At heart, Goldenseal is a database program. It shows you screens to enter different types of company info, which it then saves to your hard drive. After that, Goldenseal helps you to use all that hard-earned data. You can look up past records, print business forms, view reports, reconcile bank statements, run special operations like Pay Bills and Write Payroll, etc.
Business data is more complicated than your usual address book database, because it is very interrelated. For example, when you enter a material purchase, it needs to link with a vendor account (for Accounts Payable), a project account (for job costing and T&M billing), and a bank account (when you pay for it, now or later). It may also link to Cost Items and Assembles, to update their prices for future estimates.
When you save a new record, we also update all the related records. That process is called posting. It happens during the “thunk” sound you hear, after a save. During posting, we first open and revise all the linked items. Then we write everything to disk at the same time, to reduce the risk they get out of sync.
Goldenseal currently posts and saves whenever you close a window, print it, or move to a different record. You also can force a save when you hit the Enter key, or choose Save Record from the Edit menu. Before the save happens, we check to make sure everything makes sense. If important data is missing, you’ll see a warning message. That prevents half-finished records that won’t post properly.
When you switch from one window to another, we don’t post or save. That way, if you are in the middle of an estimate and the phone rings, you can just leave it unfinished, and go look at something else. It can stay that way until you switch estimates, close that window, or quit/exit.
Goldenseal Pro uses a single-window interface, with each type of record in a tab, rather than a separate window. The saving and posting process is exactly the same. We probably can mark the tabs that have unfinished records.
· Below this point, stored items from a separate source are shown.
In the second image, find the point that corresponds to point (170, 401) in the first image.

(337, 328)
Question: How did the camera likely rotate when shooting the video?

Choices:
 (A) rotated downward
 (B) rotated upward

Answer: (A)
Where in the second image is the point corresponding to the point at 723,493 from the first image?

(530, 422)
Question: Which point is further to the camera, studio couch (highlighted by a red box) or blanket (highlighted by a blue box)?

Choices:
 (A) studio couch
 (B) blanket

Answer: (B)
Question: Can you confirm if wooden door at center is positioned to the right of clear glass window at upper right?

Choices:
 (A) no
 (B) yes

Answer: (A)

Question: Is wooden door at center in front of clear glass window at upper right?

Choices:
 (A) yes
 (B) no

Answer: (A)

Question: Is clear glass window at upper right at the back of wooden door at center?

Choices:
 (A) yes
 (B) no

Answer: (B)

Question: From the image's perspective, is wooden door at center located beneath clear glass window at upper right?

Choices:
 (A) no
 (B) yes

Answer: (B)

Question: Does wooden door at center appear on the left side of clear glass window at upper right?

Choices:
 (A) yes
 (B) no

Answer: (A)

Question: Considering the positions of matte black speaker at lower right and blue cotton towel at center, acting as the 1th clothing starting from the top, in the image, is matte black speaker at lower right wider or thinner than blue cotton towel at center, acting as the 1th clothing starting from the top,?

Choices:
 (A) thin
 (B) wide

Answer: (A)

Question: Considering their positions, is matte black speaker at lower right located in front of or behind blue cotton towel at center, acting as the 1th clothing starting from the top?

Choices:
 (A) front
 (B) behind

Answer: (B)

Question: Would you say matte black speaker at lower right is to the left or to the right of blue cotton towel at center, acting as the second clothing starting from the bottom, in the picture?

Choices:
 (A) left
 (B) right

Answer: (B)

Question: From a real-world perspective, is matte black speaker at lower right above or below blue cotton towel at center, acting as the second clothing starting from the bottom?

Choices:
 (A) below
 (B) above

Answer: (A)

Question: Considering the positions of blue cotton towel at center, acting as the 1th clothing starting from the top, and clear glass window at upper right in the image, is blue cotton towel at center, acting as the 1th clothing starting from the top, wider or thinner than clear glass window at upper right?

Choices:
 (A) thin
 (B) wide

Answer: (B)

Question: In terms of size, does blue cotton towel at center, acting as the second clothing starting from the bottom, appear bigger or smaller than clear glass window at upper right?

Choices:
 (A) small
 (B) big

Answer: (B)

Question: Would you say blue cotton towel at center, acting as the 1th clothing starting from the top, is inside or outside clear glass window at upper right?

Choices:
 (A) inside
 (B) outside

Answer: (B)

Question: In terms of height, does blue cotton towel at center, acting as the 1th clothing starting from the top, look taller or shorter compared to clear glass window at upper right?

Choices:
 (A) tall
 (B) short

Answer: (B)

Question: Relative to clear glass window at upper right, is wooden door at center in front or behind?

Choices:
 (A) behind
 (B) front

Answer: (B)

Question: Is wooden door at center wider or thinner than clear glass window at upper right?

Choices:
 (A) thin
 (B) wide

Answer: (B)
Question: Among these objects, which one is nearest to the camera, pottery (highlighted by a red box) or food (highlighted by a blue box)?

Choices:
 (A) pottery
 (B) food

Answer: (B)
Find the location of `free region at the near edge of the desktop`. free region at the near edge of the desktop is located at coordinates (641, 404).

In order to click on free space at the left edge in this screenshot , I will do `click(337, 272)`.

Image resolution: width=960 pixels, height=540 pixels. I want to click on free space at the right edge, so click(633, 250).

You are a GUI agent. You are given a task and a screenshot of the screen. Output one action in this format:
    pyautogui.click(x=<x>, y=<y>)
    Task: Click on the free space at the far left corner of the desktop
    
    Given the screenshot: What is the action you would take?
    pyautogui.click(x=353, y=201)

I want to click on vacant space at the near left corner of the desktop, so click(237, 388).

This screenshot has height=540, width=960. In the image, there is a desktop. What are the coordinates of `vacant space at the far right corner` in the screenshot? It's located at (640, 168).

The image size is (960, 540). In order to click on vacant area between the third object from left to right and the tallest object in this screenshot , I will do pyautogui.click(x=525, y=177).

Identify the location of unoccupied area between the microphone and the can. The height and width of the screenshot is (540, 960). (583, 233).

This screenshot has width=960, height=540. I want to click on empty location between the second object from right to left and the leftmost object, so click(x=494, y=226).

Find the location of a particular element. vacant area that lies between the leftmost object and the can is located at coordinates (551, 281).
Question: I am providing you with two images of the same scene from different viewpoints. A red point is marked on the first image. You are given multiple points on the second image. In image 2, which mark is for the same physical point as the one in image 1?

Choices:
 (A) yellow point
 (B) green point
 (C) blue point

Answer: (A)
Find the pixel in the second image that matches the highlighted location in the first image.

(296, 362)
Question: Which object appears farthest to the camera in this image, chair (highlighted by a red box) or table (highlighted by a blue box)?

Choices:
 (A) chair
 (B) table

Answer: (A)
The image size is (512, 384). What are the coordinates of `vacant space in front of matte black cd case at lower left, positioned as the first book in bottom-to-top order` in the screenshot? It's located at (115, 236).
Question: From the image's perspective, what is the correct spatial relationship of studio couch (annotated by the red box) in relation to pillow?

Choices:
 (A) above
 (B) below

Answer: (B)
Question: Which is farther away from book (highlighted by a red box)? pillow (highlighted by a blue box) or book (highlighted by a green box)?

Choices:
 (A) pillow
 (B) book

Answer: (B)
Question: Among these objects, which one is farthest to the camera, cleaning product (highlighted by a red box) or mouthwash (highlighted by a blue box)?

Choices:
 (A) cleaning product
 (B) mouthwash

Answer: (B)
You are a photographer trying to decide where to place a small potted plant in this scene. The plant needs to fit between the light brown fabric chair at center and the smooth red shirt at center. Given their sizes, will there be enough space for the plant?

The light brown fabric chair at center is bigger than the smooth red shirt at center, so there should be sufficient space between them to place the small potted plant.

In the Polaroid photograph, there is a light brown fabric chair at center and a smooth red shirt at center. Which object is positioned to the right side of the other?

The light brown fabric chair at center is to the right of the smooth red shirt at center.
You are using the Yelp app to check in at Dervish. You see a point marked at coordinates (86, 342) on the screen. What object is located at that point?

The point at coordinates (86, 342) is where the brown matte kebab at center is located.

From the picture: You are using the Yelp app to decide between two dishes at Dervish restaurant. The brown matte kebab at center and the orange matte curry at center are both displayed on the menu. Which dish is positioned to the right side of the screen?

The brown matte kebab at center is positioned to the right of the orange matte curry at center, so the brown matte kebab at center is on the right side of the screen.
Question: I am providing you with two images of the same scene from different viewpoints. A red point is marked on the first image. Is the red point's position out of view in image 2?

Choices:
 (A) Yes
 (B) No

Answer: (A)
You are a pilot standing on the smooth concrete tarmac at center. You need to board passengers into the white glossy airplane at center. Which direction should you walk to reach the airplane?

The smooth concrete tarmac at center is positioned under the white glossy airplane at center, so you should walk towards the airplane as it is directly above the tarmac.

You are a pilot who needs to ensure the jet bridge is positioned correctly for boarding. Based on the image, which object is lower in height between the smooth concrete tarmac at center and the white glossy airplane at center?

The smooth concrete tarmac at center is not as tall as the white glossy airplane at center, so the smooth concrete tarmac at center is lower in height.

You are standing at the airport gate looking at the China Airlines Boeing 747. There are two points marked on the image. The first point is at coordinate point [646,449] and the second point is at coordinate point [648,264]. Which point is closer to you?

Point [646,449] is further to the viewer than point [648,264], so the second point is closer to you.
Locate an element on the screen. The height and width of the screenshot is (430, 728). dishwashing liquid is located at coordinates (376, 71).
We are currently working on the code that saves data from new or changed records. We wrote that part of Goldenseal almost 20 years ago, so half the battle is remembering how the current version does it. At the moment we are stepping through the code, simultaneously and slowly, on an old Mac, a new Mac and a Windows machine. It could easily take another week or two to fully understand the old system, so we can write new ones.
Fortunately, the existing database ‘back end’ and the posting process still work fine, and won’t need any changes.